Bruno, yeni ev hakkındaki şikayetlerini sürdürdü. Bir gün, Maria’nın ailenin taşınmasını onaylamamasını istedi, ancak o reddetti. Maria, Babanın iyi bir adam olduğunu ve en çok ihtiyaç duydukları zamanda ona ve ailesine yardım ettiğini söyledi. Bu yüzden, ona karşı bir kelime bile söylemeyecekti. Maria, Bruno’ya daha önce hayatı hakkında hiçbir şey anlatmamıştı ve hikayesi ona kendi yaşam tarihine ve deneyimine sahip tam bir kişi olduğunu fark ettirdi.
Haftalar geçti ve Bruno, kendini meşgul etmek için mücadele etti. Bir gün, bir lastik salıncak kurmaya karar verdi. Yeni salıncağında oynarken, Bruno düştü ve bacağını sıyırdı. Mutfak penceresinden kazayı gören yaşlı bir Yahudi adam olan Pavel, Bruno’yu içeri getirdi ve yarasını sardı. Bruno, Pavel’in yardımına minnettar hissetti, ancak aynı zamanda bir doktorun neden hizmetçi olarak çalışmakla uğraştığını merak etti.

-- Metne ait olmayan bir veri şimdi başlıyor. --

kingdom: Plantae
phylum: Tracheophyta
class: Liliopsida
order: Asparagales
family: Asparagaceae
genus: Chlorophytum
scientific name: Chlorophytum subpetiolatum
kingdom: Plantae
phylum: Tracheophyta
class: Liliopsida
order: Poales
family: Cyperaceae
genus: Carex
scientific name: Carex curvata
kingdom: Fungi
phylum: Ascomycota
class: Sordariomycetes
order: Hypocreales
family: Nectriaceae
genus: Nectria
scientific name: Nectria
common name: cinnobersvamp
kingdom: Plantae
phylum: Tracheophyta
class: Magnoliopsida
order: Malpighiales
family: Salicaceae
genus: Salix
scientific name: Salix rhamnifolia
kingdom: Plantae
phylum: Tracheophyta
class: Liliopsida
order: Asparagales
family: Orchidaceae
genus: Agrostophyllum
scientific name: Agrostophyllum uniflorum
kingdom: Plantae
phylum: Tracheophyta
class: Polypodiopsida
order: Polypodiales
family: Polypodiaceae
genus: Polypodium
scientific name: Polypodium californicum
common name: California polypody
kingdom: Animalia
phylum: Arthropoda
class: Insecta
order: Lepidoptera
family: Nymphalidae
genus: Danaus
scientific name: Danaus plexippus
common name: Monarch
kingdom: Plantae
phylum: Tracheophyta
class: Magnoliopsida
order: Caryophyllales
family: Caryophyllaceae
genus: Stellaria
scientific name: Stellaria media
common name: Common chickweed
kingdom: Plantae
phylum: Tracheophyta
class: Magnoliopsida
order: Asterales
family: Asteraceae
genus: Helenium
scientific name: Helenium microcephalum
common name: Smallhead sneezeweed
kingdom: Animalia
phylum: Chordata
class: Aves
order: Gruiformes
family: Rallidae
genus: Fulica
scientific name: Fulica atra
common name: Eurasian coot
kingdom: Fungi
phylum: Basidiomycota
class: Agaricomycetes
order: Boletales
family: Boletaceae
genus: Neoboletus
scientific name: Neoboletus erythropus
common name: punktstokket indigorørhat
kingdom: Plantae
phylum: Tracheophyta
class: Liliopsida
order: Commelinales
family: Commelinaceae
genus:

Daha fazla hafta geçti ve Bruno, keşfe çıkmaya karar verdi. Öğleden sonra, tarih ve coğrafya derslerinden sonra öğretmeni Herr Liszt ile, Bruno penceresinden görebileceği çitin boyunca yürümeye başladı. Bir saat yürüdükten sonra, kendini Shmuel olarak tanıtan bir çocukla karşılaştı. Bruno ve Shmuel, çitin her iki tarafında oturdu ve birbirlerine hayatları hakkında anlattılar. Shmuel, ailesinin nasıl kalabalık bir gettoya taşınmaya zorlandığını ve ardından bu kamplara gelmek için Polonya’nın uzak bir bölgesine bir trene binmeye zorlandığını açıkladı.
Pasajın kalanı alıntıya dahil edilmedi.